Dr Tomislav Popić emphasized the importance of studying the political culture of Dalmatian cities through an analysis of urban statutes from the thirteenth to the fifteenth centuries. Approaching statutes as political instruments rather than solely normative texts, his research aims to provide deeper insight into how power was articulated, negotiated, and exercised within urban communities. He also announced further work on judicial and ecclesiastical records, which will broaden the project’s analytical scope and contribute to the study of the institutional foundations of the territorial state.
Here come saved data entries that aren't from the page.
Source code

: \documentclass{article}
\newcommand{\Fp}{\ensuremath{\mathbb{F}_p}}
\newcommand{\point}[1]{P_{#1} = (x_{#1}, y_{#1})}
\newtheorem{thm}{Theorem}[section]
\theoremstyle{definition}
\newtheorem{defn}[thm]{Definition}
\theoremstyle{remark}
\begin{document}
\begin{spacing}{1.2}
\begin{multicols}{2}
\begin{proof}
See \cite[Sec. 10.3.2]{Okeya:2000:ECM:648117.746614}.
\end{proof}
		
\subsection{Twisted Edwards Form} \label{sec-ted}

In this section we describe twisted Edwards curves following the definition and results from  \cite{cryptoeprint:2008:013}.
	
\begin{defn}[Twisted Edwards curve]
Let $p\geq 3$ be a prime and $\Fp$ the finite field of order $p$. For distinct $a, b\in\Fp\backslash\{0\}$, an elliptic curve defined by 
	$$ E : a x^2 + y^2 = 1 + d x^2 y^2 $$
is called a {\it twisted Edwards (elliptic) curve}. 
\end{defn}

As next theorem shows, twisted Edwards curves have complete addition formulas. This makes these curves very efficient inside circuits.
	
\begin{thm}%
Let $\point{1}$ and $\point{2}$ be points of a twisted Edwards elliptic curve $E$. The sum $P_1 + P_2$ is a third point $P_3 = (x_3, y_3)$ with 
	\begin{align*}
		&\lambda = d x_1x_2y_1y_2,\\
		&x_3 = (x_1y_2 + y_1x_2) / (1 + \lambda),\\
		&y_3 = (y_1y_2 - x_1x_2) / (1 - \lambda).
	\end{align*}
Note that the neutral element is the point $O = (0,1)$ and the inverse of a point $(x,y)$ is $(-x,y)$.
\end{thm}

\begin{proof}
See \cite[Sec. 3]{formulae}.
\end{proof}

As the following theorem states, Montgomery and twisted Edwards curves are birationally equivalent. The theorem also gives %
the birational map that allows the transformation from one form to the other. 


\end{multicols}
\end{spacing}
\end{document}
In the concluding discussion, Professor Emeritus Mladen Ančić highlighted the project’s exceptional potential, stemming from both the richness of the proposed research themes and the diversity of the source material on which they are based. He emphasized that the publication of original archival sources represents one of the most enduring contributions of the project, as such outputs retain their scholarly value regardless of shifts in historiographical interpretation. Building on this, Dr Ivan Majnarić concluded that the workshop clearly demonstrated the strength and complementarity of the research team, noting how individual research strands naturally reinforce one another by linking urban and inland regions, social history and political culture, and microhistorical case studies with questions of practical administrative organization. He further stressed that the repeated recognition of shared source bases across different research topics opens important opportunities for intensified collaboration and joint outcomes. As a concrete organizational conclusion, he announced strong coordination of project activities, a sustained focus on achieving planned objectives, and the establishment of more efficient communication channels within the research team, particularly for the exchange of archival data. In line with these priorities, the project’s central academic results will be realized primarily through the publication of research articles in relevant journals and the preparation of selected volume(s) of archival materials for publication.